SunEdison’s story is well known today in the renewables world (and beyond): It got greedy, expanded too quickly, was too clever by half with its finances. Beyond its core solar development and manufacturing business, the company diversified into wind, hydro and rooftop PV.

If SunEdison is to survive, it will happen through a slow and painstaking process of backing out of deals; putting out legal fires; untangling its fiendishly complicated financial web; executing on its still-formidable global project pipeline; and ultimately demonstrating a viable pathway to profitability.

Investors, at least, saw Vivint’s announcement as a first step on SunEdison’s road to recovery, sending shares of SunEdison up more than 20% on Tuesday morning, to $2.20.

Some cynics, however, may see things differently. Recent press reports claimed that banks had balked at providing SunEdison with finance for its Vivint takeover. Had the deal gone through, then, it would at least have proved those reports false.

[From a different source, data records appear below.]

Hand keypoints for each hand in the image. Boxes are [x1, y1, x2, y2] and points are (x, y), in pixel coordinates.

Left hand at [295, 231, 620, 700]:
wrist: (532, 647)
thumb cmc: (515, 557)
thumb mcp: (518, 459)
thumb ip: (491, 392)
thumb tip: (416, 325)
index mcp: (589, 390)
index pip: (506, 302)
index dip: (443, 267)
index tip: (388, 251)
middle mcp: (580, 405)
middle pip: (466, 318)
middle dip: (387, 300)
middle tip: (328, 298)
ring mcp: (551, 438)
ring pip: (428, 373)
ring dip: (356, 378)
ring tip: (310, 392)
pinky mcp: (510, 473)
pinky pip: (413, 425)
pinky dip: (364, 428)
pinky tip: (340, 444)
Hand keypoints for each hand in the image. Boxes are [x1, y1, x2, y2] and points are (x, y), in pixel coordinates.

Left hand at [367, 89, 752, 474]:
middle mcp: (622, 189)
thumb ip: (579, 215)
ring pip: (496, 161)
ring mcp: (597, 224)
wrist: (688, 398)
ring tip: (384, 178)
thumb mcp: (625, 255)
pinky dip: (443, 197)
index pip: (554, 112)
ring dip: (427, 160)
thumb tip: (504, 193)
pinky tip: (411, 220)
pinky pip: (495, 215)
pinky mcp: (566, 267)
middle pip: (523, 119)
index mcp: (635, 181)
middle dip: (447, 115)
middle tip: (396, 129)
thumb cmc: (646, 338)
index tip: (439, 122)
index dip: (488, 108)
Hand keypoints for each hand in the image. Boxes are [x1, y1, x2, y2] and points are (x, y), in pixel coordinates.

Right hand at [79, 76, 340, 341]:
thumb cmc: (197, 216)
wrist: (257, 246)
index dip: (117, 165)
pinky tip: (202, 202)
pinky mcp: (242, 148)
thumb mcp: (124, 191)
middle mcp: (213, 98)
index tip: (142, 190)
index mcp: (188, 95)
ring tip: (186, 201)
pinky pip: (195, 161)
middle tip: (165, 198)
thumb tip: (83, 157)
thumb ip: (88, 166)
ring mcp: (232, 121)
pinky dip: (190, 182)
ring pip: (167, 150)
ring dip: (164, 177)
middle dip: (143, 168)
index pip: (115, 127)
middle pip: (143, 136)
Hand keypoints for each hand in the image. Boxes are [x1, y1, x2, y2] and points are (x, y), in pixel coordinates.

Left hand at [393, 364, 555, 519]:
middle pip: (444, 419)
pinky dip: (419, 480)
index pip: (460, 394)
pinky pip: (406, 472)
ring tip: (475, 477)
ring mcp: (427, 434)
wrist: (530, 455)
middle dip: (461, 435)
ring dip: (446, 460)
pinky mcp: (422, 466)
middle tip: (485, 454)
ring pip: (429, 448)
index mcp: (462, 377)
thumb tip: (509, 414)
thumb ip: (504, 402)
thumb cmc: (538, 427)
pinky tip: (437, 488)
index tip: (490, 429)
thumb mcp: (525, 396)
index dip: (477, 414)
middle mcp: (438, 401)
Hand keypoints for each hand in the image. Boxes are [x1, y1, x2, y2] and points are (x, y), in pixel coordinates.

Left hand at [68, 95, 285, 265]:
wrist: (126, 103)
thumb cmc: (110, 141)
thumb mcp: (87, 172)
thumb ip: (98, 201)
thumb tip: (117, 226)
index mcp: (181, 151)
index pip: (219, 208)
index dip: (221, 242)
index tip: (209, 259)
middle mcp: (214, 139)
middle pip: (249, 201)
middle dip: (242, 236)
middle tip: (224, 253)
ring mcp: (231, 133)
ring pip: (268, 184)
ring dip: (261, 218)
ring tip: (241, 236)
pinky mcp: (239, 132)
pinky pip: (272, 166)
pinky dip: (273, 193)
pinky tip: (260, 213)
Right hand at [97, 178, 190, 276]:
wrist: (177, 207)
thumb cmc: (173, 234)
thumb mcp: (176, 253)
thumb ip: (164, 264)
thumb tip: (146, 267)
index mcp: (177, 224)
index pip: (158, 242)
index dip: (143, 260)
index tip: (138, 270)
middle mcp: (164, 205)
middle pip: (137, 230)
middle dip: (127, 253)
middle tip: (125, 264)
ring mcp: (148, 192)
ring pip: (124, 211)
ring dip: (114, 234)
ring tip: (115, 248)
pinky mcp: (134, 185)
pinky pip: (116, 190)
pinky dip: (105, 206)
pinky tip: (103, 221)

Ironically, the immediate loser would appear to be Vivint Solar itself – with its shares dropping more than 15% on the news. Vivint will now need to find finance to replace what SunEdison had offered, and it must do so at a time of heightened scrutiny about the business model of residential solar leasing companies in the US, as net-metering battles flare up across the country and homeowners grow increasingly comfortable with buying their PV systems outright.

There are still many unresolved issues for SunEdison, too.

The company recently announced it would delay its annual filing – never a cheery sign. Its brand, such as things matter in the renewables world, has been dented severely, surely impacting its ability to find and woo business partners around the world.

And then, of course, there’s the potential threat of another major lawsuit from Vivint and its shareholders to look forward to.

Vivint Solar’s announcement this morning is a major turning point in SunEdison’s neck-snapping saga. But is the end? Not by a long shot.